10. The food centrifugal pump of claim 9, each blade having two segments being internally tangent in a radial direction.

11. The food centrifugal pump of claim 9, the blade edges being spaced from the annular wall less than 2 mm.

12. The food centrifugal pump of claim 9, the casing further comprising a tongue adjacent to the outlet pipe opening.

13. The food centrifugal pump of claim 9, the casing further including a discharge hole.

14. The food centrifugal pump of claim 9, further comprising second bracket securing the motor to the casing.

15. A method of making a food centrifugal pump comprising:

forming a casing by stamping a single metal plate so as to have a first inlet pipe opening along an axis of the casing, an outlet pipe opening, a cover opening, and an annular wall outboard of the first pipe opening extending to the first inlet pipe opening obliquely at an angle β;

welding an inlet pipe to the first inlet pipe opening;

welding an outlet pipe to the outlet pipe opening;

forming a bracket by stamping a single metal plate so as to have a peripheral aspect and a second inlet pipe opening along an axis of the bracket;

mounting the bracket to the casing with the inlet pipe extending through the second inlet pipe opening;

welding a peripheral aspect of the bracket to the casing outside the first inlet pipe opening;

welding the second inlet pipe opening to the inlet pipe;

forming a plurality of blades by stamping a plurality of single metal plates into U-shaped cross section members defining a yoke and a pair of spaced-apart legs extending so that each blade has a U-shaped cross section and free ends of each leg extending radially along a circular arc path from an inboard aspect to an outboard aspect, the inboard aspect being axially wider than the inboard aspect so as to define an edge sloping obliquely at an angle α equal to the angle β;

welding the yokes of the blades to an impeller cover plate with the legs extending from the cover plate so as to define an open channel;

mounting the impeller cover plate to a shaft of a motor; and

mounting the motor to the casing with the blade edges confronting and in close proximity to the annular wall to define an end surface seal therebetween.

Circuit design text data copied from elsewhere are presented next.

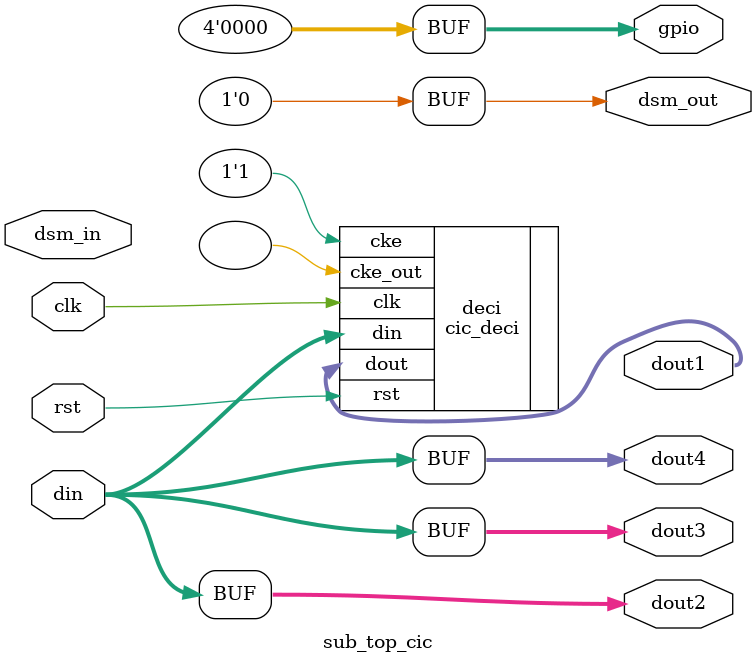
<source format=sv>
module sub_top_cic #(parameter width=16)(
    input clk,rst,
    input signed [width-1:0]din,
    output signed [width-1:0]dout1,dout2,dout3,dout4,
    input dsm_in,
    output dsm_out,
    output [3:0]gpio
    );
    assign gpio=0;
    assign dsm_out=0;
    
    cic_deci #(.rate(10),.len(4),.width(width),.width_ex(14)) deci(
        .clk(clk),
        .rst(rst),
        .cke(1'b1),
        .din(din),
        .dout(dout1),
        .cke_out()
    );
    assign dout2=din;
    assign dout3=din;
    assign dout4=din;
endmodule
</source>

16. The method of claim 15 further comprising mounting a cover in the cover opening.

17. The method of claim 15 further comprising mounting a hub to the impeller cover plate, mounting the cover plate to the shaft including securing the hub to the shaft.

18. The method of claim 15, wherein forming the blades including stamping the plates so that each blade has two segments being internally tangent in a radial direction.

19. The method of claim 15 further comprising positioning the impeller such that the blade edges are spaced from the annular wall less than 2 mm.

20. The method of claim 15 wherein forming the casing includes defining a discharge hole.

21. The method of claim 15 wherein mounting the motor to the casing includes securing a second bracket associated with the motor to the casing.